Total project cost from the bottom to the top...
5" locking medium-duty casters from a Craftsman tool box (ebay) - $57.
Rectangular tube - scrap.
Salvage yard wood stove - $150.
'54 Oldsmobile hub cap (ebay) - $15.
5/8" all-thread - scrap.
750 degree F bi-metal thermometer (ebay) - $37.
3 1/2" square tube - scrap.
50 gallon water heater - scrap.
9/16" and 5/8" DOM tube for handles, shelf, supports - on hand.
Expanded metal for shelf - scrap.
Weksler 550 degree F bi-metal thermometer (ebay) - $57.
1 1/2" x 3/16" flat bar for door trim - scrap.
Cast iron cooking grates - left over from last gas grill.
Miscellaneous angle for the grill frame - scrap.
Diffusers inside cooker - 4" square tube and 3/16" plate - scrap.
Top stack - 4 1/2" schedule 40 pipe - scrap.
Top stack cap - 5 1/2" weld-on end cap (ebay) - $9.
1000 degree F paint - $15.
Material cost - $340.
Maybe $10 in gas and MIG wire for a grand total of $350.
Bonding time with the MIG? Priceless. Heheheh....
If it cooks well, I wont need another BBQ for some time.
...still need to fab an ash bucket, a shovel, and a poker, but that can wait.
That sure looks like a hell of a rig. Those dampers are awesome and I bet you'll have no trouble dialing in the temps.
if you dont already have one, a "weed burner" from harbor freight works very well at getting things started and ready to cook asap. No need for starter fluid or any other nasty tasting stuff...just 5 minutes with the torch and it's hot enough to draw fresh air through the dampers.
I'm loving the smoker, Kirk.
Get yourself some old brass handled valves and such and mount them in interesting places to keep that whole Steam Punk vibe going - and to make people wonder what they do!
Yeah, the dampers work great. A couple new piccys tonight and I'll stick a fork in this project.
Very good idea. Thanks for the tip. I went down to Ace and picked up some compressed sawdust starters that said they were food safe. Once I run them out, I'll have to look into the weed burner. I did want to do a LPG start, but didn't want to hang a tank off the side.

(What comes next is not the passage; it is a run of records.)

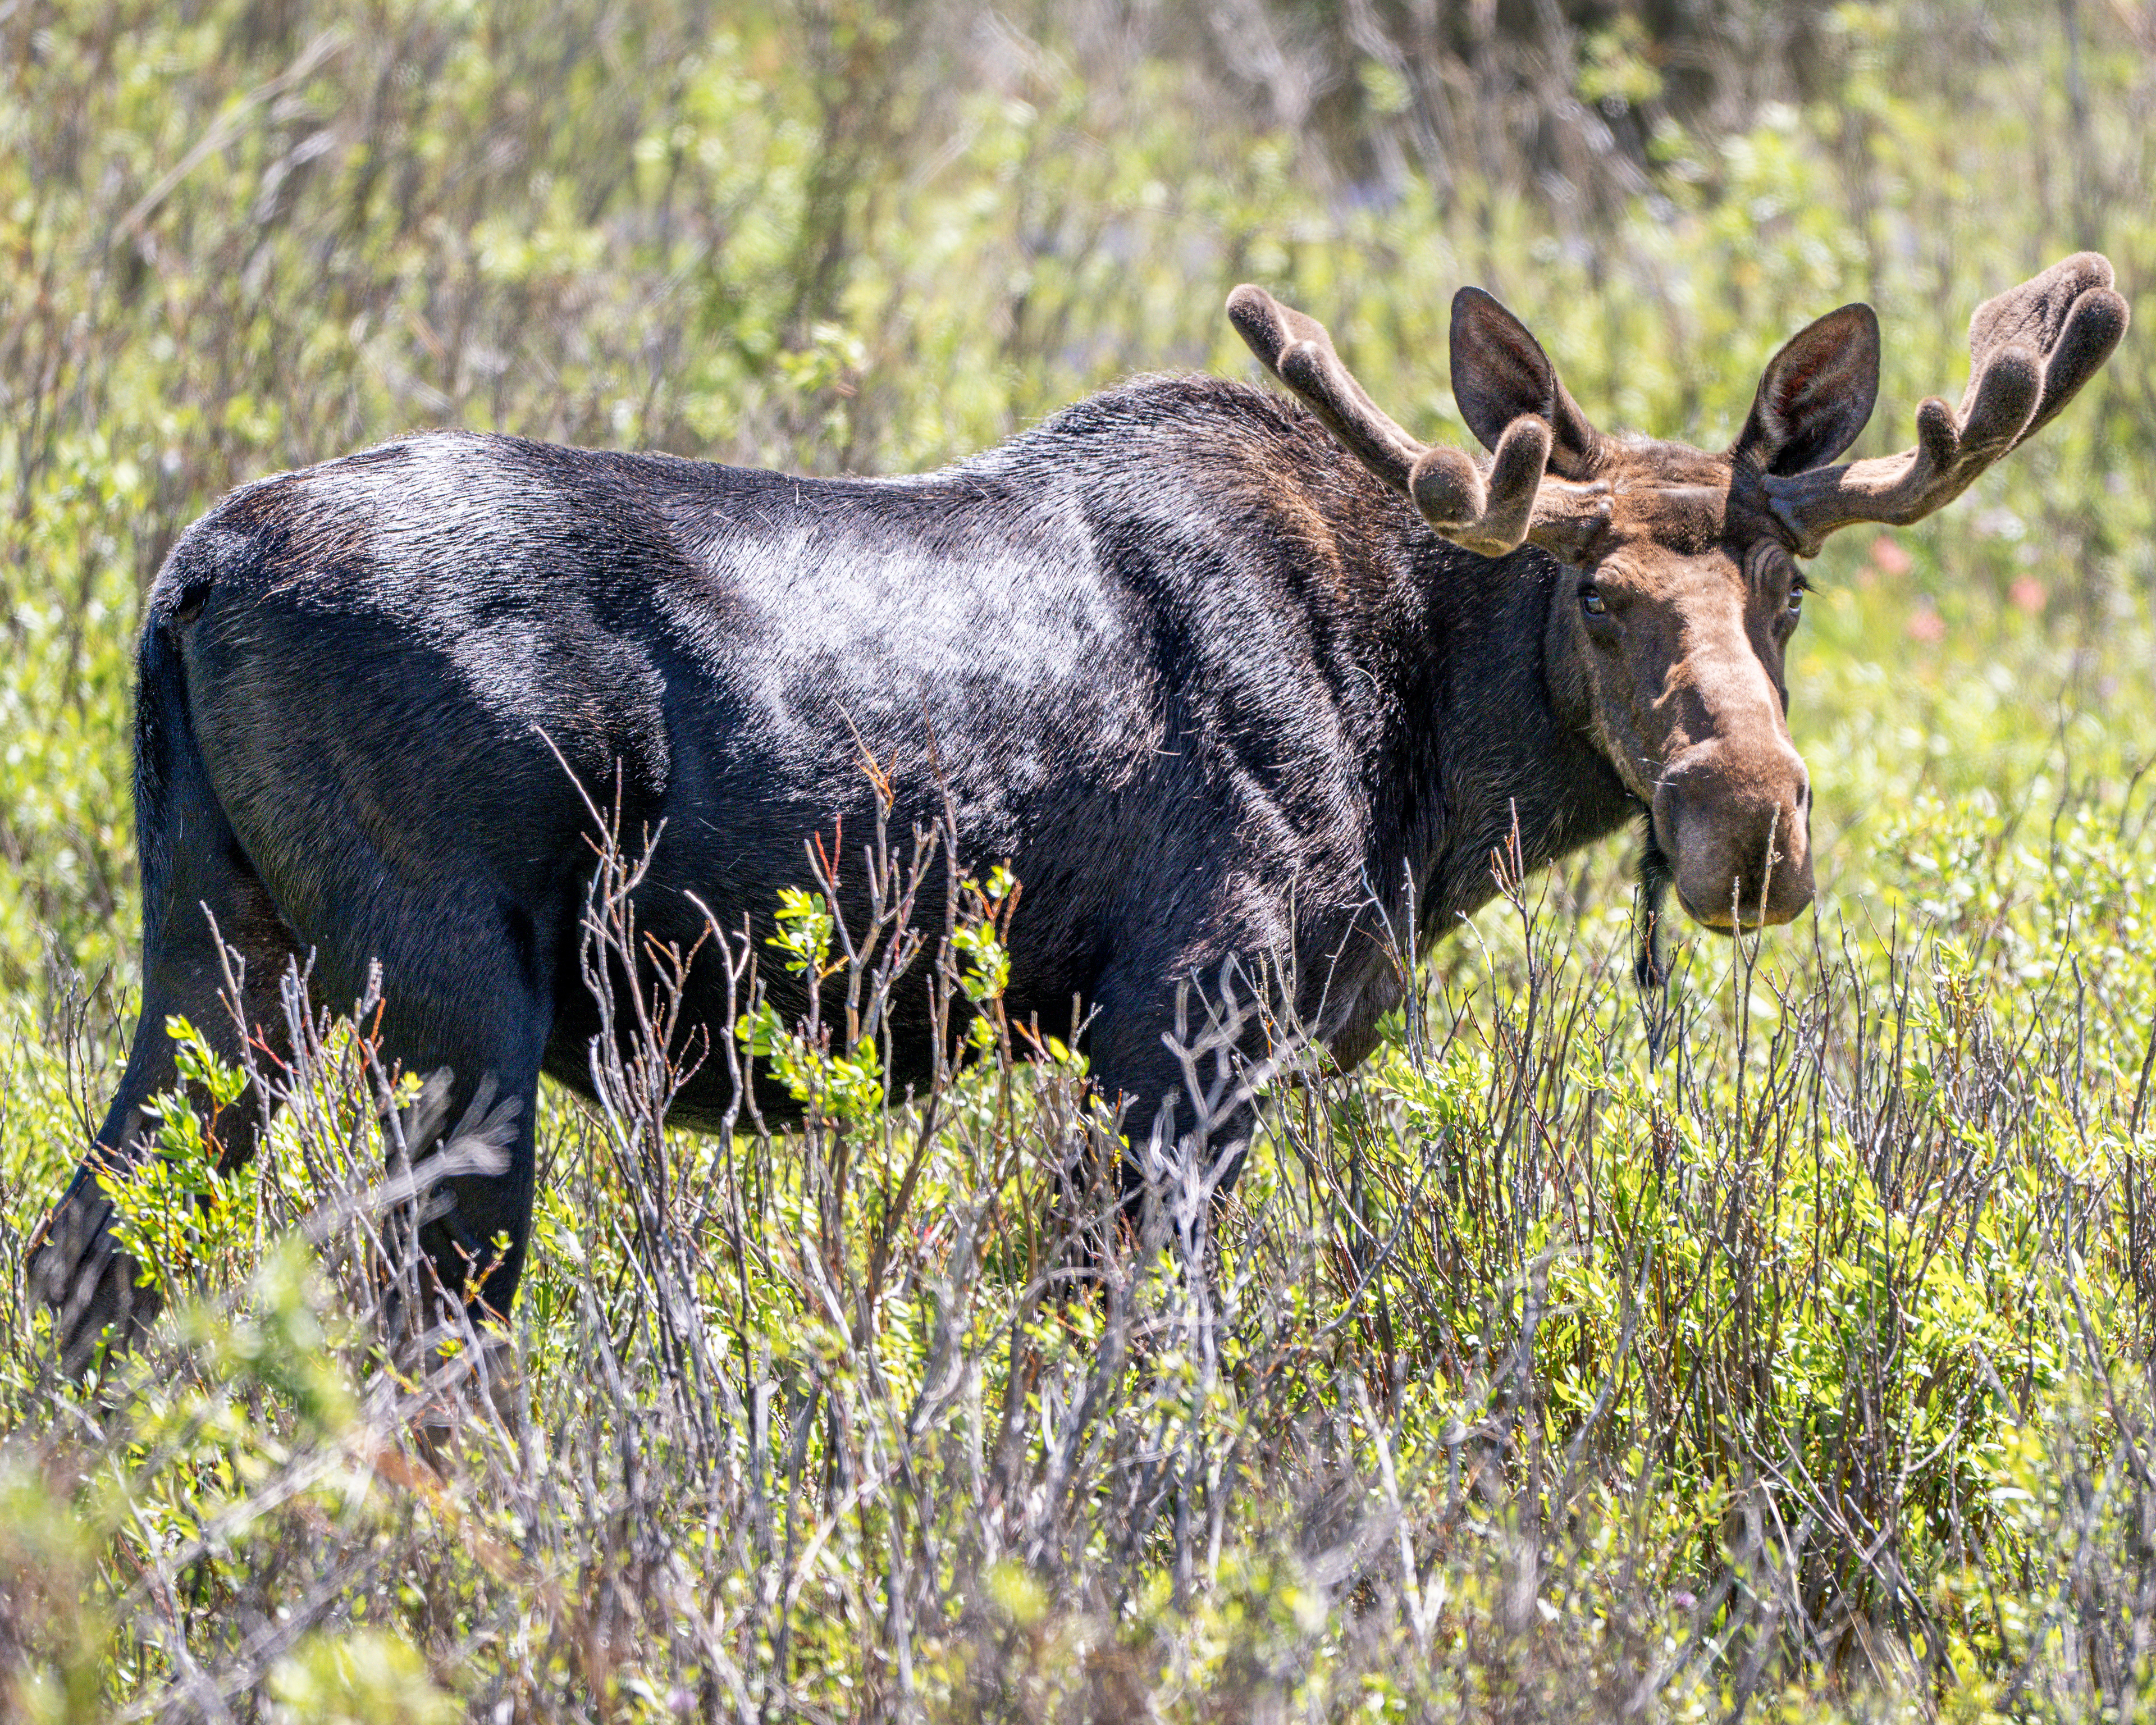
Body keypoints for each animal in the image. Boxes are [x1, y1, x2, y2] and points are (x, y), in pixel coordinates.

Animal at [29, 253, 2126, 1373]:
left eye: (1789, 586)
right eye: (1592, 591)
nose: (1747, 819)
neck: (1433, 760)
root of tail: (186, 576)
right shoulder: (1182, 1022)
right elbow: (1142, 1354)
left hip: (221, 957)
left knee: (88, 1257)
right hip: (446, 994)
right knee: (419, 1326)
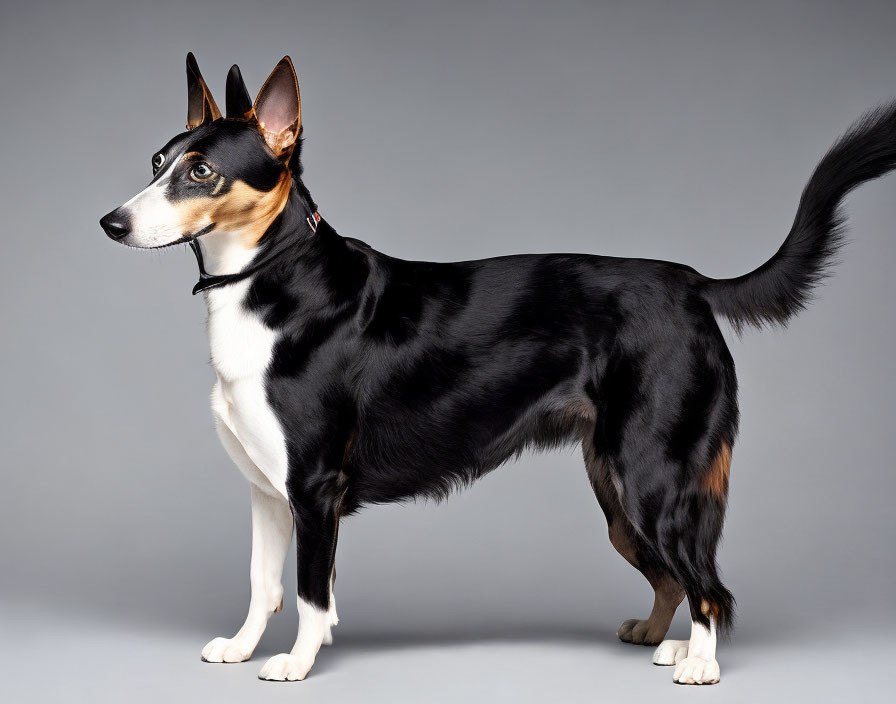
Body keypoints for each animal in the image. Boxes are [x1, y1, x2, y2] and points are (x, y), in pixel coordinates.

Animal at [100, 53, 896, 680]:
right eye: (157, 165)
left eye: (203, 172)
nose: (112, 222)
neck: (271, 277)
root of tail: (690, 283)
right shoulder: (271, 492)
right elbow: (263, 583)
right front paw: (241, 648)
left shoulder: (315, 489)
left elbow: (310, 593)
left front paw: (296, 664)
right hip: (615, 489)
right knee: (672, 574)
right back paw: (656, 637)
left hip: (656, 479)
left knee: (707, 583)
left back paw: (698, 662)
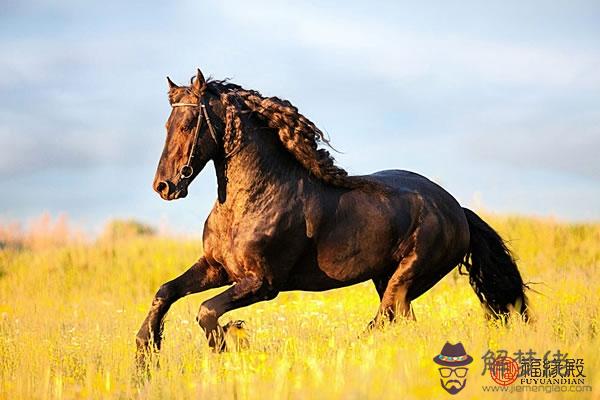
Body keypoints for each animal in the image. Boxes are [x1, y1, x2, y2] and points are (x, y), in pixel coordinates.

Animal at [135, 68, 524, 356]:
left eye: (188, 125)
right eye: (167, 126)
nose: (164, 186)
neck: (250, 202)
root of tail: (456, 208)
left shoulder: (263, 283)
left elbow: (206, 312)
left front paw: (232, 341)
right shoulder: (217, 268)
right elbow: (165, 292)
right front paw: (146, 352)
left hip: (406, 277)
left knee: (384, 318)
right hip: (387, 279)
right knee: (399, 321)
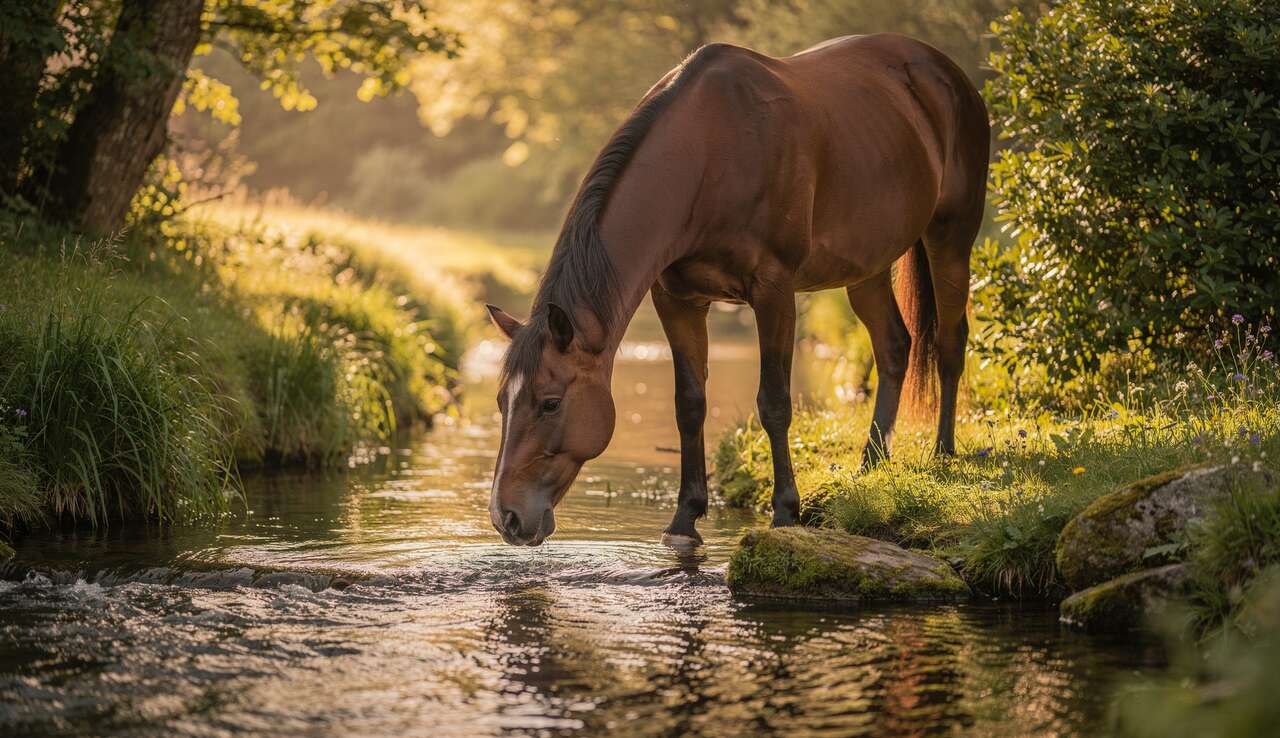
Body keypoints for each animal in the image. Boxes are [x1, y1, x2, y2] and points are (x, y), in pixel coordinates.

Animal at [484, 34, 989, 546]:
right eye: (503, 400)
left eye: (550, 403)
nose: (507, 517)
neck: (710, 158)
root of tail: (945, 73)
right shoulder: (678, 300)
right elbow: (689, 405)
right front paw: (685, 518)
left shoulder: (773, 291)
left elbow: (774, 403)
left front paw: (786, 511)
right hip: (866, 268)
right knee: (893, 346)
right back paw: (871, 465)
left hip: (951, 237)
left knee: (949, 343)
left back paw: (943, 453)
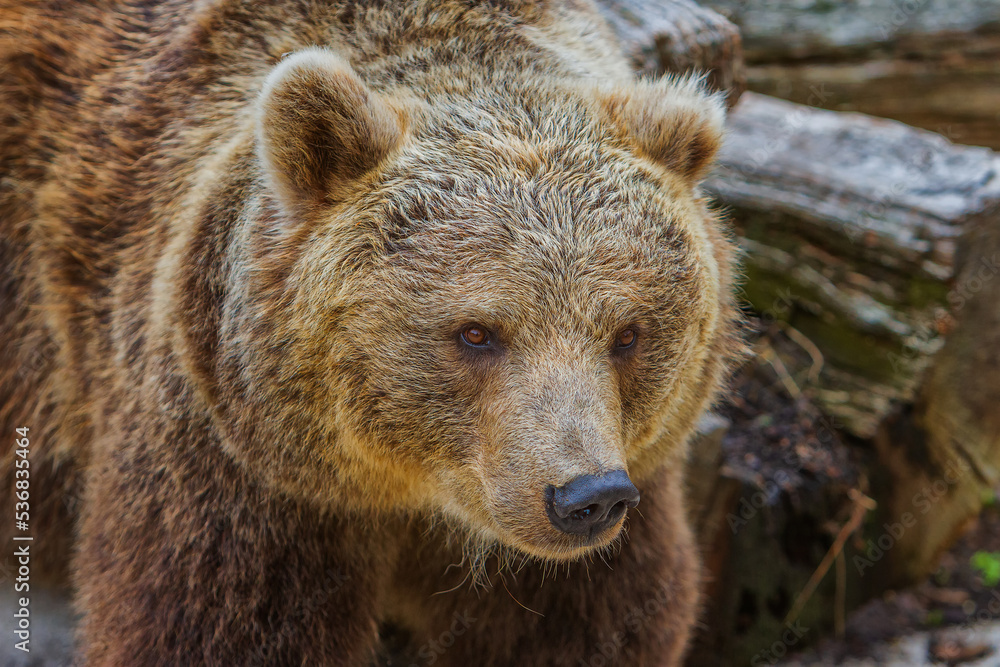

I also have a small propane torch. That may work, too.
That would be pretty cool.
My work is done for the week, so I get to play a bit. 2 coats of high-heat paint has been applied, and it's been 24 hours. I do a burn to set the paint and to season the smoker.
I had some cherry wood that my nephew brought me some time back, so I use that.
The nice thing is that I also get to see what works best with the dampers. I get the firebox rolling and then shut the doors. Intake dampers wide open, top stack wide open, rear damper closed.
Smoke chamber holds steady at 215 for about 7 hours with no adjustments. That's nearly perfect. The firebox holds steady at 475. The Jeep "horseshoes" end up having a bonus feature - I can stand to the side and open the lids without gloves when the cooker is rolling right along. Nice!
It smells soooooooooooooooooo good! (after the paint cures, that is)
The mail lady brings me a digital thermometer that I got for free with my ebay bucks. I put the probe in the smoke chamber and it holds 223 for hours while the smoker thermometer is still showing 215. The smoke chamber didn't drop below 200 degrees for well over 30 hours. AWESOME! Heheheheheh!!!
The analog thermo. is adjustable, so I calibrate it to the digital, which is supposed to be more accurate.
The digital thermometer came with a kewl little pager that can clip on your belt. You can adjust when you get alerts; such as when the internal meat temp is 10 degrees away from your desired doneness. Pretty neat-o. It works from 200 feet away.
Hickory guy ends up being a no-show, so I'm on to the next guy.
I used the top half last night with charcoal on burgers, dogs, and corn on the cobb and could really taste the cherry. That will have to do for now. Maybe, just maybe smoking on the next break. I hope!
This was a really fun project. I can't wait to try my hand at smoking a nice cut of meat. I can already see that this will be yet another addiction, but a yummy one.
Damn fine temp consistency. Will be interesting to see more stats on different settings/temp goals.
Wonder if it will be fairly resistent to outside influences (i.e. ambient temp)?